FROST: And Brian, just wanted to ask about return to the office as well and just get your latest thoughts on that, I guess the last time we kind of heard from you on it, it felt like you were just a couple of months behind some of your peers, like, like Goldman Sachs who will, who we were with yesterday, in terms of aiming more for September full return than early summer.

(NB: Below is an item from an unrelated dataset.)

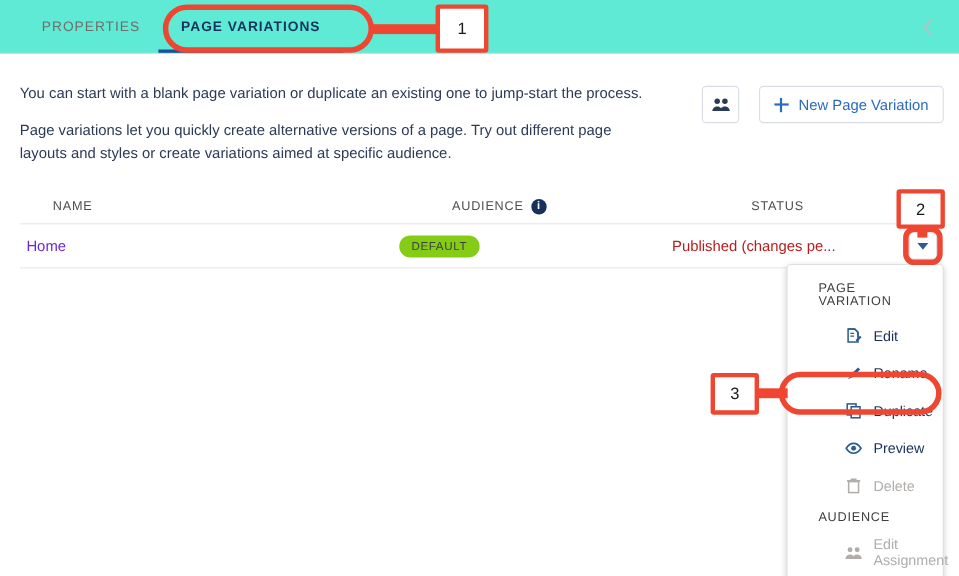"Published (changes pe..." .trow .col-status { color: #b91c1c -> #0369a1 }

MOYNIHAN: Well, we, we are bringing people back but we're bringing vaccinated people we, four months ago or five months ago when a vaccine started coming out, we asked our teammates to put in our vaccine tool their vaccine status. We have 75,000 teammates have told us they're vaccinated in the United States, 12,000 or 14,000 outside the United States and we're bringing all them back to work. And it's, you know, it's a, it's a, it's a lot of work, we, we have all our Merrill offices will be open by the end of the month, all our private banking offices open by the end of month, largely all our commercial banking offices open. But some of these big, you know, centralized office buildings, we've moved floors, we gave up space so you have to get them in the right condition and that takes a little more time so we've basically 30,000 people were given a notice in the last week or so, you know, come back, it's time to come back, you're vaccinated, here's your return to office notice and, you know, that they can pick July, August because we want to take it easy during the summer let people kind of work their way into it but as of September, the rest of them come in and they've selected a bunch in July, bunch in August, a bunch in September, that'll come on and all during that time, there'll be more vaccinated people and it's, it's the team has done a great job of managing through this but we're only returning vaccinated people because it's just easier to operate in that condition right now and we can operate fine with the people being at home and over time, that'll change.

FROST; Brian, always great to see you. Thanks so much for joining us on what I know is a very busy day for you.

MOYNIHAN: Thanks, Wilf.

FROST: Brian Moynihan, Chairman and CEO of Bank of America.